I have 1000+ json files located in a directory and those files will be overwritten by every day. the file name starting with same characters as shown below,
1000010496,1000011820,1000013553,1000010097,1000010362...
my issue is that splunk forwarder is not reading all the files. I have tried flushing fishbucket,deleted indexed data,crcSalt,adding timestamp in filename and none of this have helped me to get entire data. even very less count of source files are showing in splunk. how to read this 1000+ files repeatedly without missing data?
json files starts like below,
$result = [
{
'advisory_type' => 'Security Advisory',
'date' => '10/12/17',
'advisory_name' => 'CL-SA-2017:0061',
} ....
....
Thanks in advance.
The problem is that you have too many files/directories to sort through and splunk is getting bogged down tracking everything.

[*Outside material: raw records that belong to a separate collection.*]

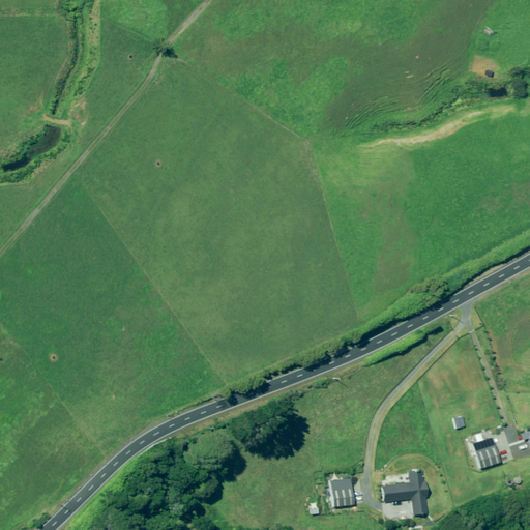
[(466,427),(463,417),(453,419),(457,430),(466,427)]
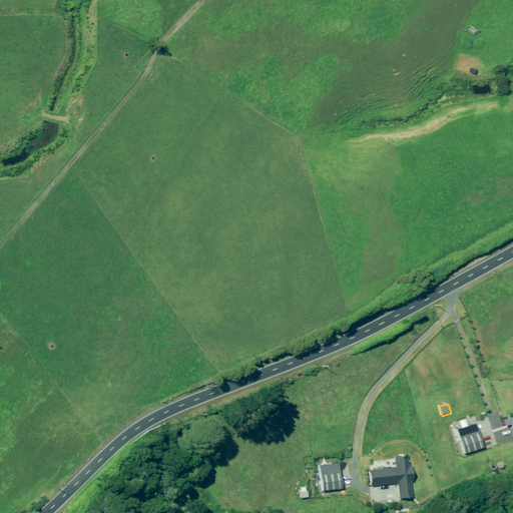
[(512,418),(504,421),(506,427),(511,425),(512,431),(512,418)]
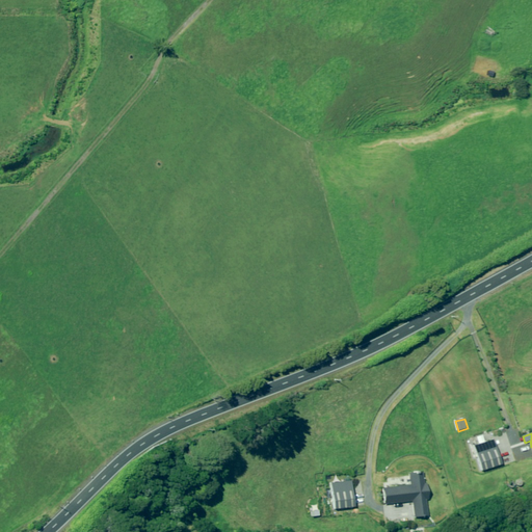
[(485,443),(483,435),(478,437),(480,445),(475,447),(482,471),(502,464),(494,440),(485,443)]
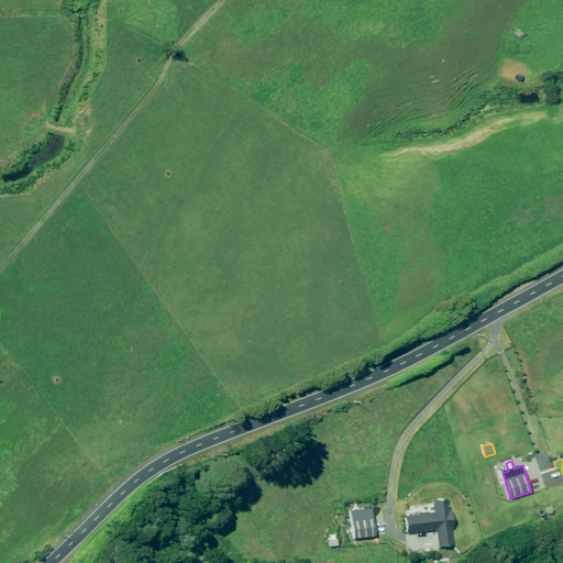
[(408,534),(435,532),(438,548),(452,547),(451,528),(454,528),(452,512),(449,512),(448,500),(433,501),(434,514),(406,517),(408,534)]
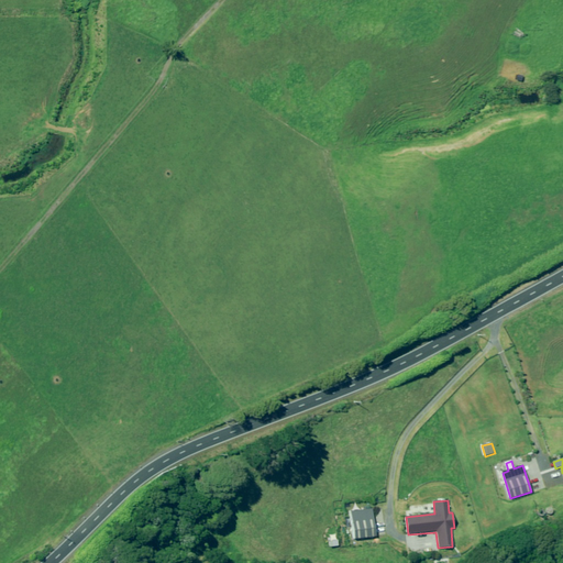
[(375,537),(373,509),(351,511),(354,539),(375,537)]
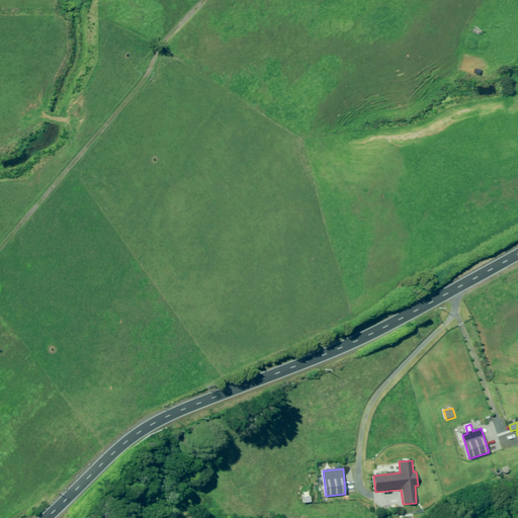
All buildings are outlined.
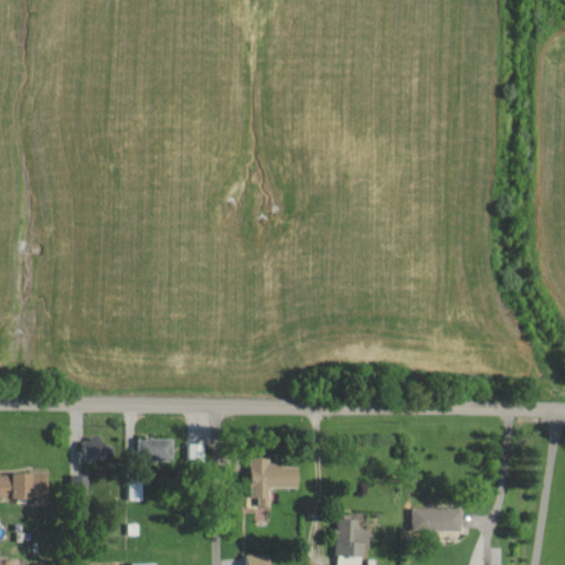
[(142,460),(176,460),(176,438),(142,437),(142,460)]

You need to make sure that there is a housekeeping process ( logrotate
can do this ) that is deleting the older log files so they do not hang around "forever". This will only get worse. Splunk forwarders start to really bog down when having to track and sort through thousands of files and once you cannot make the rounds before you are scheduled to go back around and check (I have no idea what the numbers are for this), then you are in a never-ending cycle of fail and ever-worsening delays. Also, check your inodes
; you need user splunk
to be ulimit unlimited
.
I find these helpful for up-setting the limits. For RHEL6 and earlier:
cd /etc/security
cat >>limits.conf <<EOF
* hard nofile 102400
* soft nofile 10240
* hard nproc 16384
* soft nproc 16384
EOF
And for RHEL7+:
mkdir -p /etc/systemd/system/splunk.service.d
cat >> /etc/systemd/system/splunk.service.d/filelimit.conf <<EOF
[Service]
LimitNOFILE=10240
EOF
Reboot afterwards.
These can be found around Answers and Docs, but for quick reference here I've provided them. Other versions of Linux will vary, but these are typical for most people to use. Check your version to ensure that these would work for you!!
After adding "initCrcLength=1048576" this issue got resolved but when sources got overwritten, the unique source count got reduced in search head.
Have you ever had all of them indexed (like on the initial start of the forwarder, not just re-reading the files after they are updated)?
no, at the time of first indexing, splunk dint read all the files. it listed only 356 sources instead of 1300 sources..
Do you get a full list of the files when you run this on the forwarder?:
splunk list monitor
yes, am getting full list but in search head getting 229 unique sources only. i think splunk will be monitoring the paths specified in monitoring and its not reading files to avoid re-indexing same filename or content.
anyone have a solution, please post it..
If you have purchased Splunk and have a valid support contract, I'd submit a case to Splunk support.
Also, if you are not running the latest version of Splunk, you may want to upgrade.
And finally, if there are empty JSON files, they will not show up in the indexers on in searches because there is no data to index. Check for empty files.